Hacker News new | ask | show | jobs
by JanMa 1397 days ago
How does this setup handle a maintenance of the underlying hypervisor host? As far as I know the VM will be migrated to a new hypervisor and all data on the local SSDs is lost. Can the custom RAID0 array of local SSDs handle this or does it have to be manually rebuilt on every maintenance?
2 comments

On GCP, live migration moves the data on the local-ssd to the new host as well.
Oh nice, that's really cool. I am pretty sure last time I checked this was not the case (~2 years ago)
From the article:

> GCP provides an interesting "guarantee" around the failure of Local SSDs: If any Local SSD fails, the entire server is migrated to a different set of hardware, essentially erasing all Local SSD data for that server.

I wonder how md handles reads during the rebuild, and how long it takes to replicate the persistent store back onto the raid0 mirror.

I wonder how does this look from the host's perspective? Does the SSD disappear (from a simulated SATA bus that supports hot plug) and reappear? Does it just temporarily return read errors before coming back to life but the underlying blocks have silently changed (I hope not)? Etc.
I assume the host moves, not the disks. My next assumption is that the host moving would involve downtime for the host, so no need to bother simulating some hotplugs.

(I know that live migrations are at least in theory possible, but I don’t know why GCP would go through all the effort)

(I’m also making a lot of assumptions about things I am not an expert in)

The disks are physically attached to the host. The VM running on that host moves from one host to another. GCP live-migrates every single VM running on GCP roughly once per week, so live migration is definitely seamless. Standard OSS hypervisors support live migration.

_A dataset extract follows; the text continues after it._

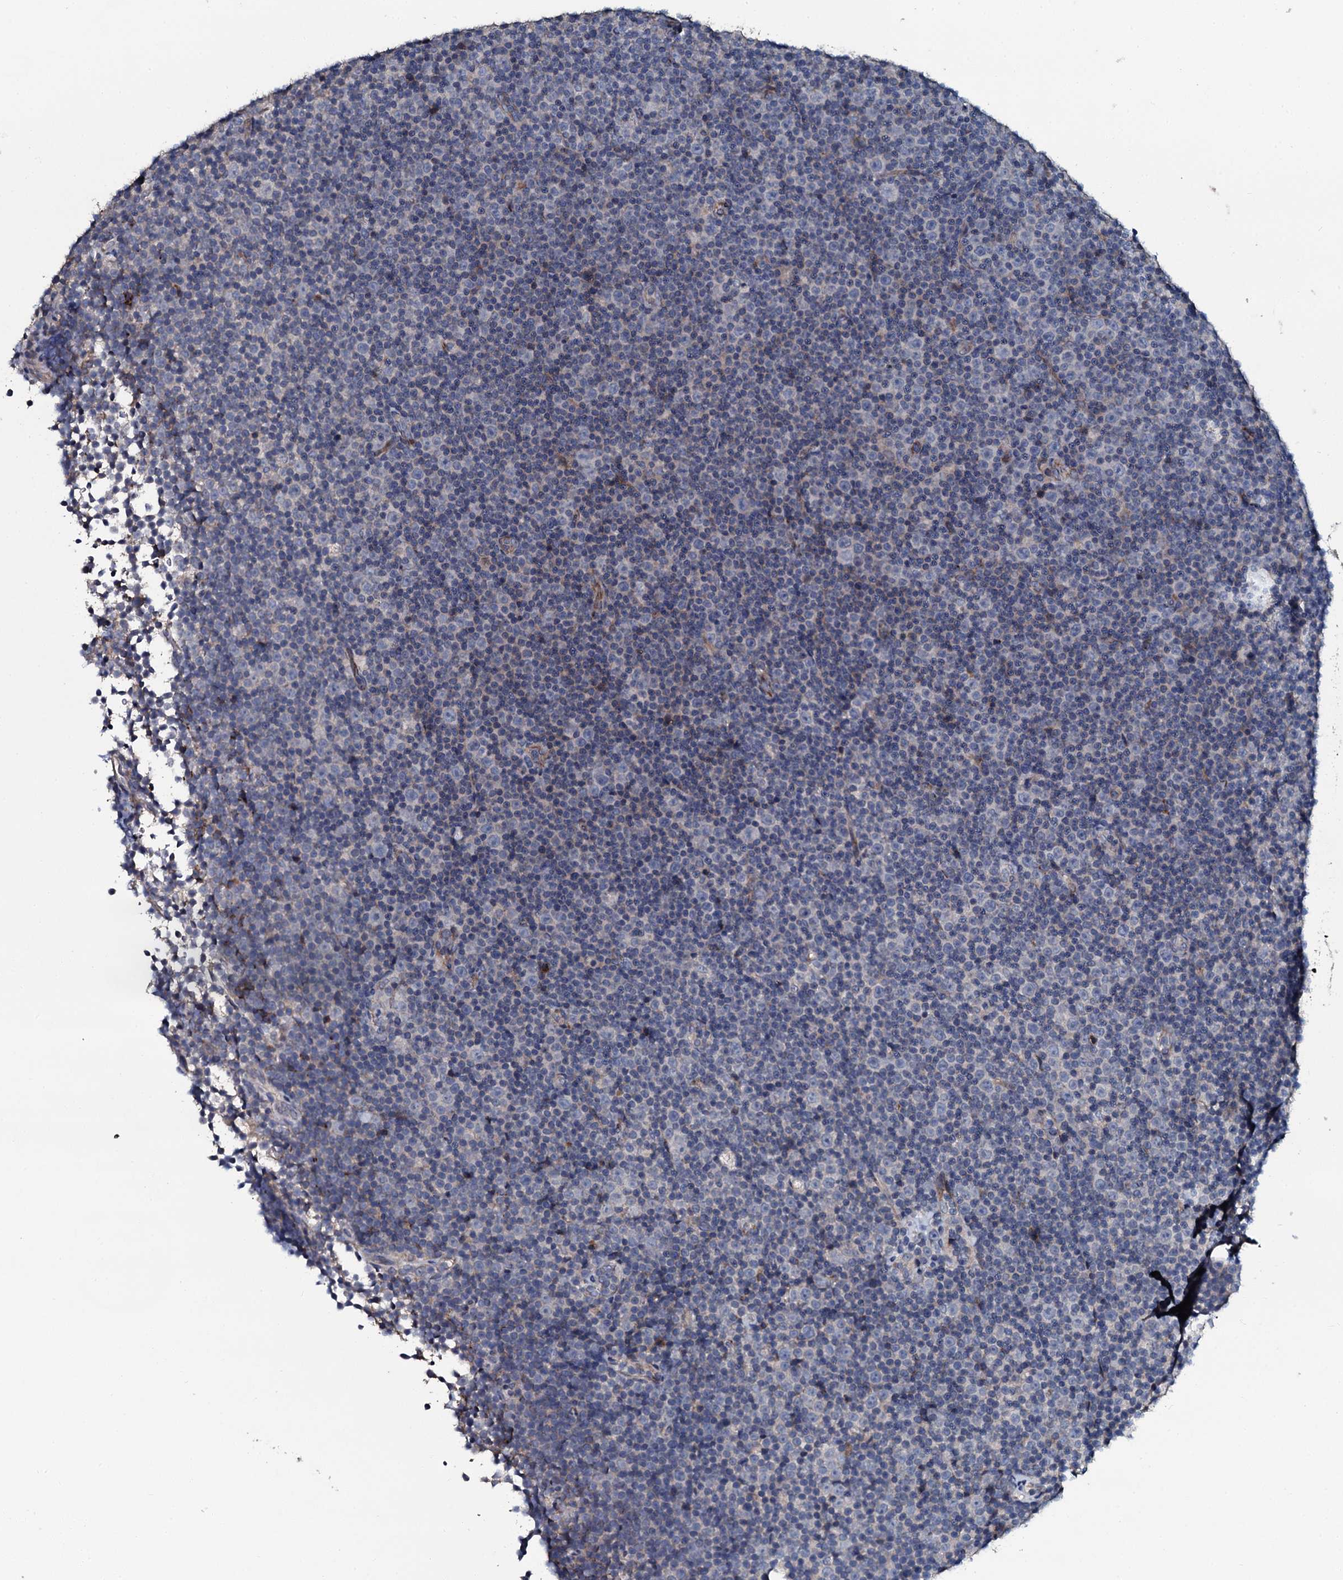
{"staining": {"intensity": "negative", "quantity": "none", "location": "none"}, "tissue": "lymphoma", "cell_type": "Tumor cells", "image_type": "cancer", "snomed": [{"axis": "morphology", "description": "Malignant lymphoma, non-Hodgkin's type, Low grade"}, {"axis": "topography", "description": "Lymph node"}], "caption": "IHC image of neoplastic tissue: lymphoma stained with DAB reveals no significant protein expression in tumor cells.", "gene": "IL12B", "patient": {"sex": "female", "age": 67}}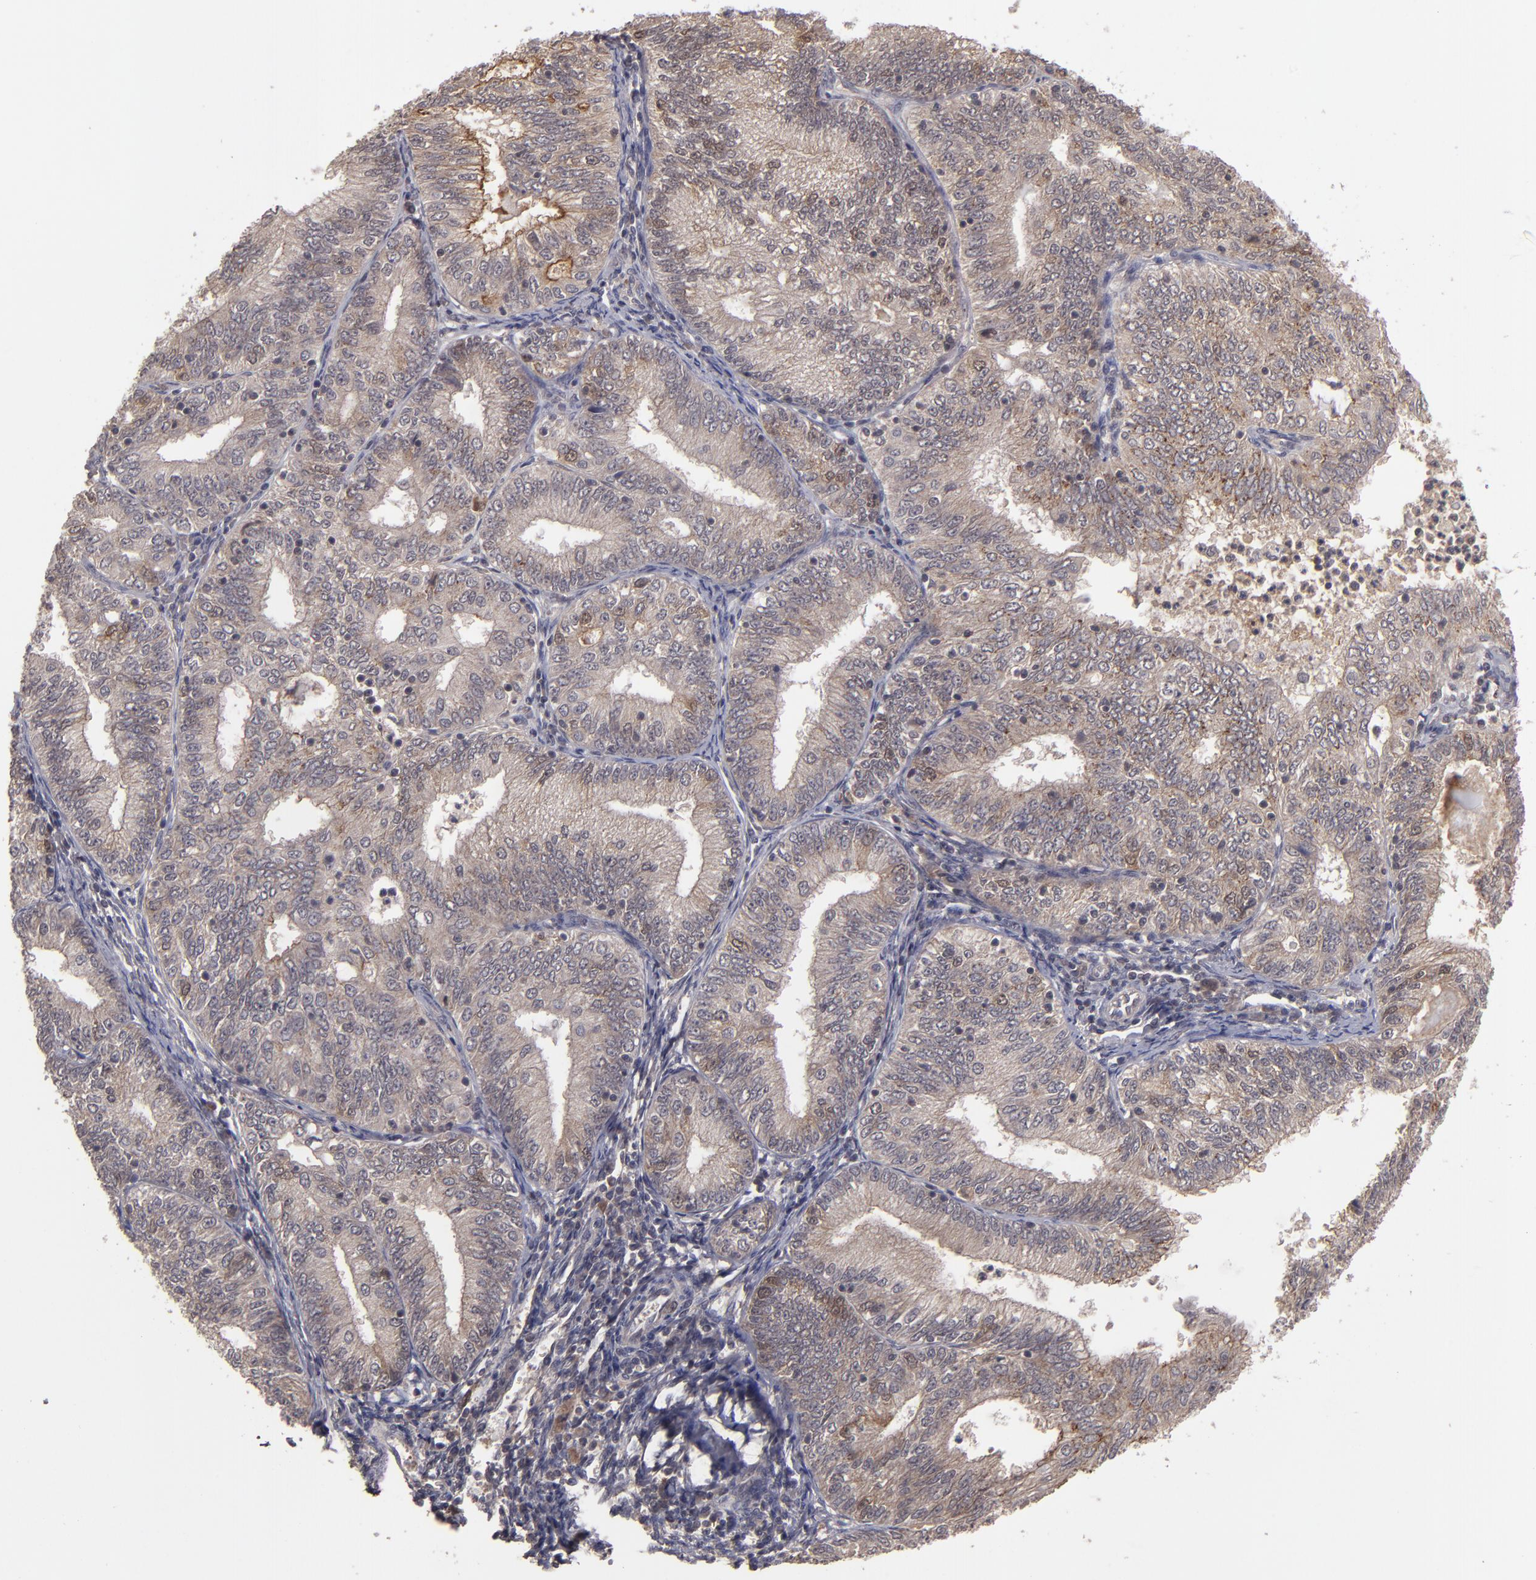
{"staining": {"intensity": "moderate", "quantity": ">75%", "location": "cytoplasmic/membranous"}, "tissue": "endometrial cancer", "cell_type": "Tumor cells", "image_type": "cancer", "snomed": [{"axis": "morphology", "description": "Adenocarcinoma, NOS"}, {"axis": "topography", "description": "Endometrium"}], "caption": "This is a micrograph of IHC staining of endometrial cancer (adenocarcinoma), which shows moderate staining in the cytoplasmic/membranous of tumor cells.", "gene": "TYMS", "patient": {"sex": "female", "age": 69}}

When hardware fails, the instance is migrated to another machine and behaves like the power cord was ripped out. It's possible they go down this path for failed disks too, but it's feasible that it is implemented as the disk magically starting to work again but being empty.

You can read more about GCP live migrations here: https://cloud.google.com/compute/docs/instances/live-migrati...

When a local disk fails in an instance, you end up with an empty disk upon live migration. The disk won't disappear, but you'll get IO errors, and then the IO errors will go away once the migration completes but your disk will be empty.
> you'll get IO errors, and then the IO errors will go away once the migration completes but your disk will be empty.

This seems extremely dangerous as nothing notifies the OS to unmount the filesystem and flush its caches, leading to trashing of the new disk as well. The only way to recover would be to manually unmount, drop all IO caches, then reformat and remount.

When standard filesystems like ext4 and xfs hit enough io errors,they unmount the filesystem. I find that this happens pretty reliably in AWS at least and I can't imagine the filesystem possibly continuing to do very much when 100% of the underlying data has disappeared.

That said, from further reading of the GCP docs, it does sound like if they detect a disk failure they will reboot the VM as part of the not-so-live migration.

That's the failure mode for bad disk, but are you saying that in the normal case of live migrate (eg BIOS update needs to be applied to host machine), that the (data on the) local SSD is a also seamlessly moved to the new host, seamlessly and invisible to the guest VM?
Yes, under a graceful live migration with no hardware failure, the data is seamlessly moved to a new machine. The problem of moving local data is ultimately no different that live migrating the actual RAM in the machine. The performance does degrade briefly during the migration, but typically this is a very short time window.

You can read more about GCP live migrations here: https://cloud.google.com/compute/docs/instances/live-migrati...